I smooth Zoe’s hair back with my hands, and I listen.
“I wish I didn’t have to have someone ‘supervising’ me all the time at school. ‘Remember to check your blood,’ ‘Remember to eat a snack,’ ‘Remember!’ I don’t want to have a snack. And I don’t want to have a ‘notebook.’ I don’t want to be late for class. I don’t want to go see the nurse. I don’t want to KNOW about any of this. I don’t want it! I wish you could get well from diabetes like you get well from a cold. I wish, even just for a while, I could NOT be diabetic. Mom?”
She pulls away from me and studies my face, and I rub the red splotches on her cheeks with my thumbs, content just to hear. I press my lips together in a thin, acknowledging smile. “I know. I’m sorry. I don’t know what it’s like, but I know it’s hard.” The truth is that I want to fix it. I want to take the burden away from her and carry it myself. But I can’t. The best I can do to love her well is to teach her how to walk through, to have eyes that see, to have ears that hear.

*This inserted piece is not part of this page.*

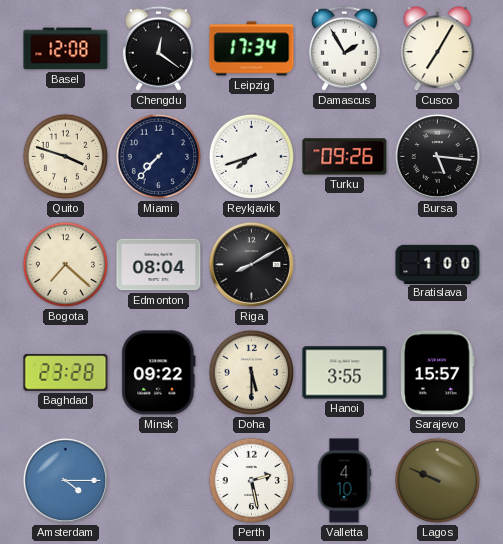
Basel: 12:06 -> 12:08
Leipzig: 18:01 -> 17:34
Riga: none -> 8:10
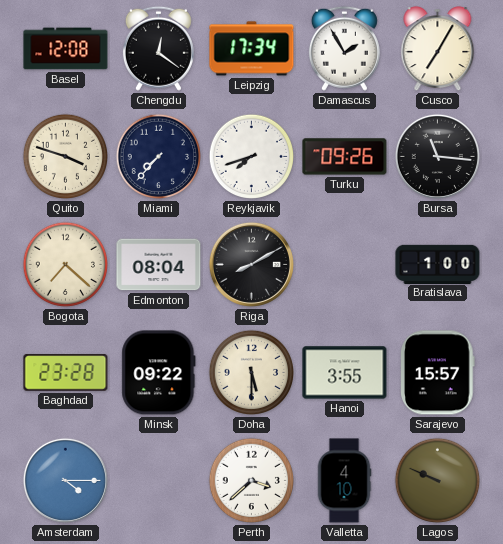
Bursa: 5:16 -> 11:16
Perth: 2:28 -> 3:38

It’s as though those words—I know it’s hard—untie the last of the threads she has carefully knotted through her small arms and around her soul, and the last of these muddy rags fall away in a heap at my feet. I wonder how long she has been binding herself with these sighs, these weights laying flat against the Light, these grave clothes stuffed into her hands by an unseen enemy. My daughter has a tendency to do this over time, to let painful thoughts layer and build until they begin to smother her. But I say those words—I know it’s hard—and she crumbles, relieved. She buries her head one more time in my chest and lets the shadows dissolve.
When she settles down, I look into her eyes and tell her the beauty I see. I tell her the story of a stunning, radiant girl born of Light who really lives, of a girl who cares when other people feel embarrassed and afraid and uncomfortably different, because she knows how hard it is to feel that way. “The things He doesn’t take away from us, He changes. He makes them new and uses them in ways we could never even imagine,” I whisper, right into the crown of her head, veiling her sacred with scripture, like a Bride. And we know that in all things, God works for the good of those who love him, who have been called according to his purpose (Romans 8:28). We have to lay these things at His feet and ask Him to teach us to see. We can’t wear shadows over the robe He’s given or let this journey cake us in mud. That would only cheapen what His sacrifice has achieved. Ours are blood-bought, royal robes. We live redeemed, not defeated.” I say this into her soft hair, into the sweet, clean smell of mint, but the conviction is as much for me at the end of this heavy, shadowed day, as it is for her. And when she looks at me with those deep eyes, blue like the stormy sea, I offer her a mirror in which to see the light and fire and life of her, the Truth that burns clean through the cracks in us, obliterating all the things meant by the enemy to be our shroud. “What God has given can never be taken away. So be who you are, Zoe. Be His.”